Work instructions: Please rewrite the listing from its start through the line containing "name author: (Villars) H.P. Fuchs", changing "collectors" to "collected by" and leaving everything else the same.

Material provided:
•••

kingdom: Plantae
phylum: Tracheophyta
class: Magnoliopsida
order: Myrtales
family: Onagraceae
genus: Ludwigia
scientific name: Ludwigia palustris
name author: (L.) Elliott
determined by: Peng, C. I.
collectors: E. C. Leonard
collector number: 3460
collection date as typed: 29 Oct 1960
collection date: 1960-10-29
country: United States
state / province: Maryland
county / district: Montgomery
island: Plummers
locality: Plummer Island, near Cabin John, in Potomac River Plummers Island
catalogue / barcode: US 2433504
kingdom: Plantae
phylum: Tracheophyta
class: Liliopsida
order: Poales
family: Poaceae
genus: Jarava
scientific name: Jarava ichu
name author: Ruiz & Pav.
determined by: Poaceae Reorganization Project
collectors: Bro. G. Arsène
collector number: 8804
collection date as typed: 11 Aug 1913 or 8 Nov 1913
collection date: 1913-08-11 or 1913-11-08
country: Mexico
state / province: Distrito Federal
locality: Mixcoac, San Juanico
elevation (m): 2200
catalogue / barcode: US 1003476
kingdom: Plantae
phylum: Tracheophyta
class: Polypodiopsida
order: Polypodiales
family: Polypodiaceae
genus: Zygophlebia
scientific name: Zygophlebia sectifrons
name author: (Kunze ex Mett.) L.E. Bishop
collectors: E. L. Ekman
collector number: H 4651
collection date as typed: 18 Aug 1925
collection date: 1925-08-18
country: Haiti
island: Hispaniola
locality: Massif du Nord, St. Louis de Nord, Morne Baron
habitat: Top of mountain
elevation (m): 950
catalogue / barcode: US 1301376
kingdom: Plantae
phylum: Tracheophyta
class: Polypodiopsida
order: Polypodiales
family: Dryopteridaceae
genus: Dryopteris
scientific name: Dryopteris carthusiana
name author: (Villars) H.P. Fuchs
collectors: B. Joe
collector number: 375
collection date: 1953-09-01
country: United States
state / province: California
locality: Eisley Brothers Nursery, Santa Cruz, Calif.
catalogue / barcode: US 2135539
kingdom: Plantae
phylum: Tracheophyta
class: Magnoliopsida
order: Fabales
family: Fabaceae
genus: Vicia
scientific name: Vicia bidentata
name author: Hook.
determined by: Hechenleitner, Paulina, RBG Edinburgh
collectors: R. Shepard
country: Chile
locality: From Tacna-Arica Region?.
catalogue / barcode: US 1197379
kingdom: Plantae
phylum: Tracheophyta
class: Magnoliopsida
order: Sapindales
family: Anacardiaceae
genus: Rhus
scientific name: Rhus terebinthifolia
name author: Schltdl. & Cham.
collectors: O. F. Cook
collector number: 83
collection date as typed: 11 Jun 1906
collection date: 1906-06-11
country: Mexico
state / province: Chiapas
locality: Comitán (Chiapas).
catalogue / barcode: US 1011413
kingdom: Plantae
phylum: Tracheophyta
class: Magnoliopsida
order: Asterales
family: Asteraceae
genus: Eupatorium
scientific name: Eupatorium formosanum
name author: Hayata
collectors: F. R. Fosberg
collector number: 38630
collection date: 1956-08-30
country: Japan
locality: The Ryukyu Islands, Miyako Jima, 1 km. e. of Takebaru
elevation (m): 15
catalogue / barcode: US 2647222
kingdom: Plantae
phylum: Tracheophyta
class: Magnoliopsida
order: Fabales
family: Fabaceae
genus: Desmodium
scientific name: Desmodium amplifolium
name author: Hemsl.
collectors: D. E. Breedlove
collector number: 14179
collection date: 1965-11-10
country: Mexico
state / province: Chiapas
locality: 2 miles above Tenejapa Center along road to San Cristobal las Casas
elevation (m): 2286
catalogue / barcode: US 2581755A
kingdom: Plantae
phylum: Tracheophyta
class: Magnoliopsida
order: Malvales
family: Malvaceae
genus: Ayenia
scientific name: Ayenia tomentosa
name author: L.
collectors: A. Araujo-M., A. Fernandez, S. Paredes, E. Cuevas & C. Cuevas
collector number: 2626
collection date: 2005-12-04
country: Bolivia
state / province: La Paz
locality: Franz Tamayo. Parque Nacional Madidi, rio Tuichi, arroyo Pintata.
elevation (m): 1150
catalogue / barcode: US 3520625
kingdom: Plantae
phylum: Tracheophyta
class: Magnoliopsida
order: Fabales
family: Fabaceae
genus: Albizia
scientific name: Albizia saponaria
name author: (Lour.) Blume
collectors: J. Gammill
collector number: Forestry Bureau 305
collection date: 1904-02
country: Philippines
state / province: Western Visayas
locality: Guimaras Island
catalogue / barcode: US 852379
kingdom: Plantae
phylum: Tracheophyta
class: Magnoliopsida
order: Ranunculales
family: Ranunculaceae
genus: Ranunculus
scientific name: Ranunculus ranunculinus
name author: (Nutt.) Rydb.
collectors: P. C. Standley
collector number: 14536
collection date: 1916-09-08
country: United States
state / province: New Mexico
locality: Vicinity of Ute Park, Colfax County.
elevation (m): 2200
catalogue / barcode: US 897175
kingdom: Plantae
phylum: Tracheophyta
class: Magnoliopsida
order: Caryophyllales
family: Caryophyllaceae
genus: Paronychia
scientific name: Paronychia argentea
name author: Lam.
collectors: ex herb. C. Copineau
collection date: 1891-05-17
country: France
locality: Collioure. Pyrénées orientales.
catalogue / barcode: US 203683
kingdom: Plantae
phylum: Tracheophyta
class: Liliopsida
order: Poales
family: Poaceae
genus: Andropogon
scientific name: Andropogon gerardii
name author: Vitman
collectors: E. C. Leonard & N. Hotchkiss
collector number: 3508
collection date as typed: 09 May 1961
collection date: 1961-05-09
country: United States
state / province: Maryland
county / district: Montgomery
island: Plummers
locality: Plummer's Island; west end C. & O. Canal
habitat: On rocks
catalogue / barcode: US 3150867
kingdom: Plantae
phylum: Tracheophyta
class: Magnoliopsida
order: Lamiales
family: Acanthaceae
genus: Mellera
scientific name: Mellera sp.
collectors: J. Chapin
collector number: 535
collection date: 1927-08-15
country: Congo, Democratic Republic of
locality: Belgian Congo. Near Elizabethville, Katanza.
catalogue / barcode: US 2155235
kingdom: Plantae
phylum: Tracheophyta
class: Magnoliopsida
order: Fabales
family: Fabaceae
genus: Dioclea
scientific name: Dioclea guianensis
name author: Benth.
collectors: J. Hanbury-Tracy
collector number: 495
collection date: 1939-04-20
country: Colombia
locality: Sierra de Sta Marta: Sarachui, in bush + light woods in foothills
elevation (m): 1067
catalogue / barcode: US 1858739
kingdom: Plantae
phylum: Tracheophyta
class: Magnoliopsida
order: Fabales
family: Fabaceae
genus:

•••

Task answer:
kingdom: Plantae
phylum: Tracheophyta
class: Magnoliopsida
order: Myrtales
family: Onagraceae
genus: Ludwigia
scientific name: Ludwigia palustris
name author: (L.) Elliott
determined by: Peng, C. I.
collected by: E. C. Leonard
collector number: 3460
collection date as typed: 29 Oct 1960
collection date: 1960-10-29
country: United States
state / province: Maryland
county / district: Montgomery
island: Plummers
locality: Plummer Island, near Cabin John, in Potomac River Plummers Island
catalogue / barcode: US 2433504
kingdom: Plantae
phylum: Tracheophyta
class: Liliopsida
order: Poales
family: Poaceae
genus: Jarava
scientific name: Jarava ichu
name author: Ruiz & Pav.
determined by: Poaceae Reorganization Project
collected by: Bro. G. Arsène
collector number: 8804
collection date as typed: 11 Aug 1913 or 8 Nov 1913
collection date: 1913-08-11 or 1913-11-08
country: Mexico
state / province: Distrito Federal
locality: Mixcoac, San Juanico
elevation (m): 2200
catalogue / barcode: US 1003476
kingdom: Plantae
phylum: Tracheophyta
class: Polypodiopsida
order: Polypodiales
family: Polypodiaceae
genus: Zygophlebia
scientific name: Zygophlebia sectifrons
name author: (Kunze ex Mett.) L.E. Bishop
collected by: E. L. Ekman
collector number: H 4651
collection date as typed: 18 Aug 1925
collection date: 1925-08-18
country: Haiti
island: Hispaniola
locality: Massif du Nord, St. Louis de Nord, Morne Baron
habitat: Top of mountain
elevation (m): 950
catalogue / barcode: US 1301376
kingdom: Plantae
phylum: Tracheophyta
class: Polypodiopsida
order: Polypodiales
family: Dryopteridaceae
genus: Dryopteris
scientific name: Dryopteris carthusiana
name author: (Villars) H.P. Fuchs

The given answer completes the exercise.